Our dispersal scenarios show that roadsides have potential to drive rangeland exposure across a majority of the study landscape suggesting that roadsides, while often neglected, are an important component of the landscapes overall vulnerability to tree invasion. We further demonstrate the potential for the long-term efficacy of conservation action to be affected, in part, by the degree of coordination with management of rangelands and adjacent roadways. Rangelands are globally threatened by woody species invasions; therefore, management should be strategically and spatially targeted based on components that drive risk and vulnerability, including exposure from public ROW.

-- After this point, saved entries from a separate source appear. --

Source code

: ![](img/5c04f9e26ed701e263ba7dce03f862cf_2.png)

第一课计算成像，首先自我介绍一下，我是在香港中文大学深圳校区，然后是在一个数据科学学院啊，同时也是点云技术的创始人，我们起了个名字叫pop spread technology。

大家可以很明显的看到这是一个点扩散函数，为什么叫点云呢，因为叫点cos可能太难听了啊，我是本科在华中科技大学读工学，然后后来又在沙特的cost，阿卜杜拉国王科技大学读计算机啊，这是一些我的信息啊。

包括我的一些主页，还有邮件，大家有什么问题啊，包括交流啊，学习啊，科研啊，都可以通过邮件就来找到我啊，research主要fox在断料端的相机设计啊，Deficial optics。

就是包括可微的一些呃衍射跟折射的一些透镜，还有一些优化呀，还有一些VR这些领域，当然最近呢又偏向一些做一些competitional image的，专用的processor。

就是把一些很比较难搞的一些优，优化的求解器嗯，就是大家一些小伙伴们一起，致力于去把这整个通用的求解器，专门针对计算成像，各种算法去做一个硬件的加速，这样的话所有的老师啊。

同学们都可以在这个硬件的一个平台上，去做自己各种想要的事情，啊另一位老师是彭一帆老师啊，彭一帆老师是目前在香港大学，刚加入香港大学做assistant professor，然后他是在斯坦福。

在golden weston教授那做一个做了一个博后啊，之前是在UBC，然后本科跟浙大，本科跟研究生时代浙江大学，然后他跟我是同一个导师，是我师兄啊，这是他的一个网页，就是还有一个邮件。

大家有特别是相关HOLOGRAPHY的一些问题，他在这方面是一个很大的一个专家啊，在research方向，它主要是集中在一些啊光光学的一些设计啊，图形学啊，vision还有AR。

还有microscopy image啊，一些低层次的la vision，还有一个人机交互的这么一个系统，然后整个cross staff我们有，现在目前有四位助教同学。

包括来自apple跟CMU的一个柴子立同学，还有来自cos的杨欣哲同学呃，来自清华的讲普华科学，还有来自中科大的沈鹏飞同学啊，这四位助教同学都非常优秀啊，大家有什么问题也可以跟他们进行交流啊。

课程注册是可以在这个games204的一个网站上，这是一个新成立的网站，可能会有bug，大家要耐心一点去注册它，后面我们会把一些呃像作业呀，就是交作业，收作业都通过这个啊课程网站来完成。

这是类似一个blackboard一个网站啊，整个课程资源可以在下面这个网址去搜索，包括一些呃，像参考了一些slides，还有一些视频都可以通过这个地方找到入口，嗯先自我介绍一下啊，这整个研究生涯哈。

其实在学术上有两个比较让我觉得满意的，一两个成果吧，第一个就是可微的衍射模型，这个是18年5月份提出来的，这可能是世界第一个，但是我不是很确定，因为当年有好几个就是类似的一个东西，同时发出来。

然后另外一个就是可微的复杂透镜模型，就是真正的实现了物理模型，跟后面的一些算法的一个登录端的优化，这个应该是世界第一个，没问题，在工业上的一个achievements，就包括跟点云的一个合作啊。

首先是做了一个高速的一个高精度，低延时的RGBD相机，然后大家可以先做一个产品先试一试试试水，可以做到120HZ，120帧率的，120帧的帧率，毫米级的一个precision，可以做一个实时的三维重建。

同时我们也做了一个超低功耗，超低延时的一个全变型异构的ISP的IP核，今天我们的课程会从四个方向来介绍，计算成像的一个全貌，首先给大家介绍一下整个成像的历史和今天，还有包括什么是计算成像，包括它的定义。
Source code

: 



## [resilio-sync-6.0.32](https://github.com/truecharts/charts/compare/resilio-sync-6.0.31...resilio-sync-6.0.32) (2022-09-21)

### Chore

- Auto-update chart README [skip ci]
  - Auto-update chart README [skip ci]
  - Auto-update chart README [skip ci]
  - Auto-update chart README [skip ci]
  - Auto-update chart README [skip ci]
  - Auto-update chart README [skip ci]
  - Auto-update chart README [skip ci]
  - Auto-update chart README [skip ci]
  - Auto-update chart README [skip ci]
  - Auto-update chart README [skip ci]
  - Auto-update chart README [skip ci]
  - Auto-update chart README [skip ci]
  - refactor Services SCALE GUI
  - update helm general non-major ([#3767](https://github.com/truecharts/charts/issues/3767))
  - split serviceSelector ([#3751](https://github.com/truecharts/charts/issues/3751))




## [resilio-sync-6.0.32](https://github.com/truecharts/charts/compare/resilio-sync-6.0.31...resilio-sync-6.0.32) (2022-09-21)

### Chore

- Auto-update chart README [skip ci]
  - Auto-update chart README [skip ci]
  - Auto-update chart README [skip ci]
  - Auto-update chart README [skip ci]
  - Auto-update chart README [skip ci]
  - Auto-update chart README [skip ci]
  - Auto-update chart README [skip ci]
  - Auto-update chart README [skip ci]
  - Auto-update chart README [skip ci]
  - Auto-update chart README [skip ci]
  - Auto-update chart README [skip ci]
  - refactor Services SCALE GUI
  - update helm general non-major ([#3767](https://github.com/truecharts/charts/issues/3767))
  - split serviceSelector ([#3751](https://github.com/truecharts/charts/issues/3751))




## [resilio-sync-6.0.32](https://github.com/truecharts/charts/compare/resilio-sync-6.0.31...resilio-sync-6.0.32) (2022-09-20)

The CGP contains remnants of unique, rangeland-dominated landscape with high susceptibility to tree invasion, which continues to occur throughout the state of Nebraska (Fogarty et al. 2020), North America, and the world (Nackley et al. 2017). We recommend that systemic invasive tree management on interior properties and public ROWs be coordinated with landowners for increased treatment efficacy, reduced landscape vulnerability, and enhanced resilience in the delivery of ecosystem goods and services, including cattle production, public recreation, hunting, and wildlife habitat.